* WORK ORDER 1: In the text on generic drugs, list every quality that F.D.A. rules say a new generic version must share with the brand name or reference product.
* WORK ORDER 2: Write the next part of the text on generic drugs, starting after its last sentence.
[SELECTED TEXT Boundary: Start]
A recent article in the NY Times, “Not All Drugs Are the Same After All”, discusses this issue.

According to F.D.A. rules, the new generic version must “have the same active ingredient, strength and dosage form” as the brand name or reference product.

The article provides a good discussion about whether or not this means that the generic equivalent works the same way as the prescribed drug when used in treatment of a patient’s symptoms.

From my own experience, results using generic drugs have been mixed.  In recent years, most of my physicians have allowed for generic equivalents for the drugs they prescribe.

Some physicians may lean towards using the prescribed drug but they are assured by studies given to them by pharmaceutical representatives that the generic equivalent is safe and effective.  They don’t have time to stop and think that these studies are done by the manufacturers and it is in their best interest for the studies to show that generic equivalents are equal to the originally prescribed drugs.

Also, many insurance companies refuse to pay for the more expensive “brand name” drug. These factors give the doctors incentive to prescribe generic equivalents.
[SELECTED TEXT Boundary: End]
[GIVEN INFORMATION Boundary: Start]
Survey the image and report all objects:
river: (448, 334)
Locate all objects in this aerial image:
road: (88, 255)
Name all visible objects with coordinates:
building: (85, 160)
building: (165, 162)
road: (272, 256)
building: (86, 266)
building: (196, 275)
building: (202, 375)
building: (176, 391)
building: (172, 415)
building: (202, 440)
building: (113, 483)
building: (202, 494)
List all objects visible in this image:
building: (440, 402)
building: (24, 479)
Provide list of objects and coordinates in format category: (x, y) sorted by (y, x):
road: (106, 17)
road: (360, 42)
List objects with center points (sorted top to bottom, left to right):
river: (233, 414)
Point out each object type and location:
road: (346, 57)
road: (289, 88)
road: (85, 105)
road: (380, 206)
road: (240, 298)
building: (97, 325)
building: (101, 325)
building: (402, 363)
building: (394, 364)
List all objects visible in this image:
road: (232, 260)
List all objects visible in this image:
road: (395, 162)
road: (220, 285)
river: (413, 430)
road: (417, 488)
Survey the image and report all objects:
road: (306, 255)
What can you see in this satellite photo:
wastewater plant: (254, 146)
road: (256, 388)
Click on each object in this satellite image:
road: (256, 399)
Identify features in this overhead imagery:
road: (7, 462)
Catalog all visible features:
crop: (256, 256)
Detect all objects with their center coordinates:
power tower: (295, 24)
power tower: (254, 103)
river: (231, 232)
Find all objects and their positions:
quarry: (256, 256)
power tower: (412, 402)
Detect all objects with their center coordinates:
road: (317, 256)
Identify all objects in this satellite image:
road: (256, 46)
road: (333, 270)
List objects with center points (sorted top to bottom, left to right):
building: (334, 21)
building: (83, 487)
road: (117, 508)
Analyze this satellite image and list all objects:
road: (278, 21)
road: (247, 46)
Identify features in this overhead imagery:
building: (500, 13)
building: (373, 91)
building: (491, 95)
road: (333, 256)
[GIVEN INFORMATION Boundary: End]
* WRITTEN REPLY 1: active ingredient, strength, dosage form

* WRITTEN REPLY 2:
I first noticed that there might be a problem with taking a generic equivalent when I was prescribed Cipro by my doctor for a urinary tract infection.   At that time Cipro was expensive and I didn’t have prescription insurance so I opted for the generic equivalent.  I took the medication as prescribed but after 10 days I still had symptoms of a urinary tract infection.

I made a follow-up appointment to see the doctor.  He had ordered a urine culture and sensitivity which shows specific bacteria and which drugs are likely to be the most effective in treating the infection.  He scratched his head and told me that the Cipro should have worked.

He looked at my chart and saw that I had an allergy to sulfa drugs.  Antibiotics with sulfa are used often for treatment of urinary tract infections.

He told me that he couldn’t but me on sulfa and some of the other antibiotics that he might consider I had problems taking them in the past due to stomach trouble.  The doctor said Cipro should have been the target drug for me.

Then he asked me, did I take Cipro as prescribed or did I choose to take a generic equivalent.  I admitted that I had taken the generic equivalent in consideration of cost of the medicine.

He suggested I  “bite the bullet” and pay for the Cipro as prescribed.  He explained to me that generic equivalents do not always work as well as the original drug because the manufacturers are allowed some variations in the way they make the generic equivalent.

After taking the new prescription of Cipro for three days, my symptoms disappeared and I finished taking the medication as prescribed by the physician.

For the most part, generic equivalents have been satisfactory in treating my symptoms.

When I first began to develop my complex regional pain syndrome, my primary care physician prescribed Percocet.  The pharmacy filled the prescription as Percocet.  I took it as prescribed and it did help to relieve my pain.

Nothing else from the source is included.